Can I recommend to you Lynne Truss's Eats, Shoots, and Leaves? She wants to set up a militant wing of the society for the protection of the apostrophe (apparently that society does exist and in a most respectable and genteel way) to go around correcting misplaced apostrophes on greengrocers' signs and movie posters and I feel her pain. Besides, she's funny. And she has convinced me of the virtues of punctuation, even in blogs and emails. I am a reformed creature.
And (though she would deplore my tendency to run to italics) there's a wonderful example of a misplaced apostrophe in her book: BOBS' MOTORS. If I ever have a son I shall call him Bobs. Or not.
I should say this on the book blog we all share, but um I've forgotten how to post anything there. (If you're reading this, will you teach me?) So. In the last few months - god has it been that long? - I've stumbled upon George Eliot and never looked back. So far I've read Mill on the Floss, which I now regret refusing to read back when my sister was doing it for A Level Lit (sorry); Daniel Deronda, which I tried to like and couldn't; and Middlemarch, which gives me the same sort of muddled bewilderment that Marx does - I know I'm in the presence of a master, but it's too much to absorb.
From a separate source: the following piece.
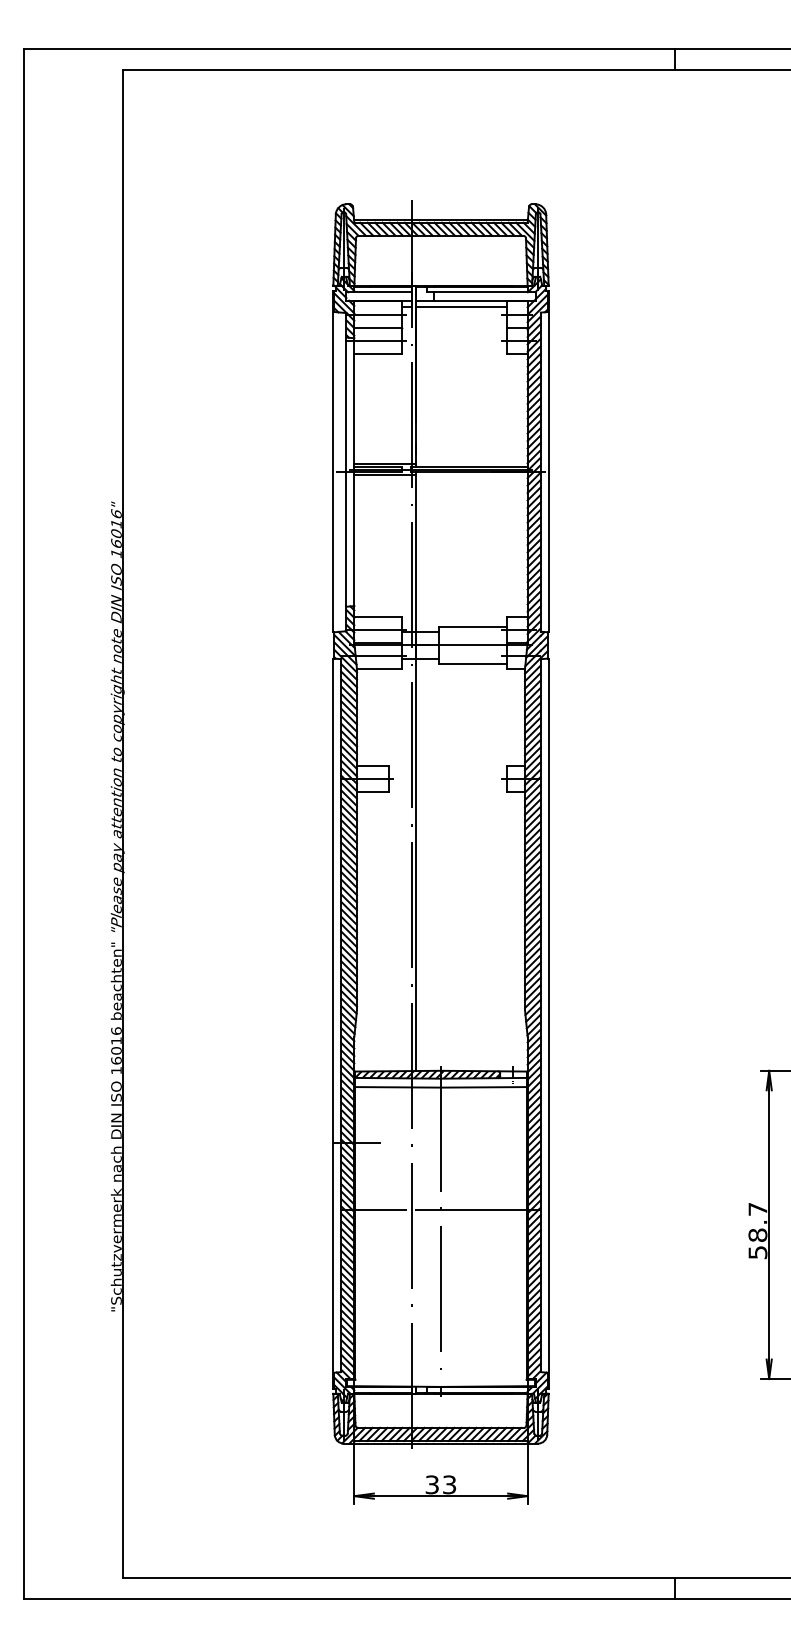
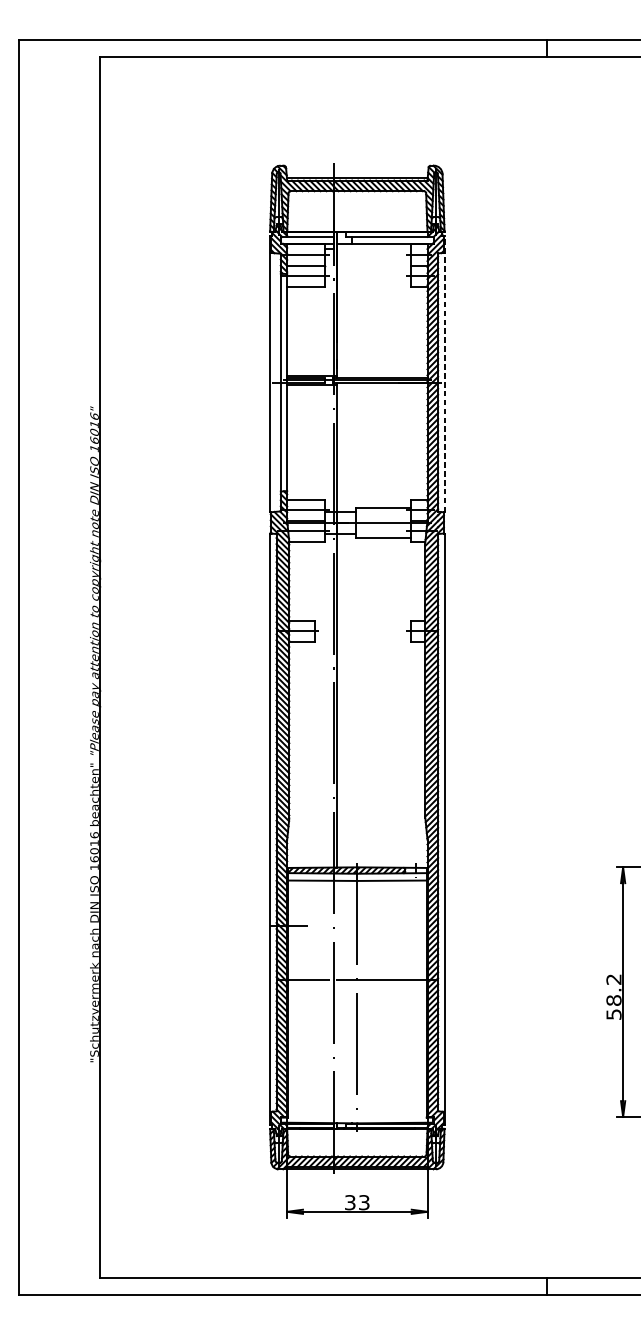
line: (461, 307) -> (373, 249), removed
line: (548, 461) -> (444, 373), solid -> dashed
text: (757, 1209) -> (613, 979), 58.7 -> 58.2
I can't like Dorothea much, though. I like her in her muddled and anguished moments, and I do sympathise, however reluctant I am to admit it, with the Dorothea at the beginning of the book, but it's too hard to like someone who's beatific half the time. I was looking for Middlemarch because A. S. Byatt said she read George Eliot as an undergrad and couldn't understand the appeal, and then read Middlemarch when she was struggling with teaching and writing and bringing up her kids and wondering what the hell it was all about. Well I've far more choice that Dorothea did, so much so the comparison's ridiculous, and it's probably unsound critical practice to take books quite so personally but - I can see myself doing that, getting into some modern-day equivalent of a marriage to Casaubon (or getting into a marriage with a modern-day Casaubon), and then being terribly unhappy because I can't get out of it. (Beat.) Want to help me break my bond? But what would I do then?
Damn but I wasn't going to talk about my job, or my utter failure at it. There are some days when I'm awfully depressed about work and some when I'm all psyched up about my job and I've come to the realisation that these days bear absolutely no correlation to the work itself. Do you think it's all hormonal, and maybe I should just go have more chocolate, or something? I shall go find some.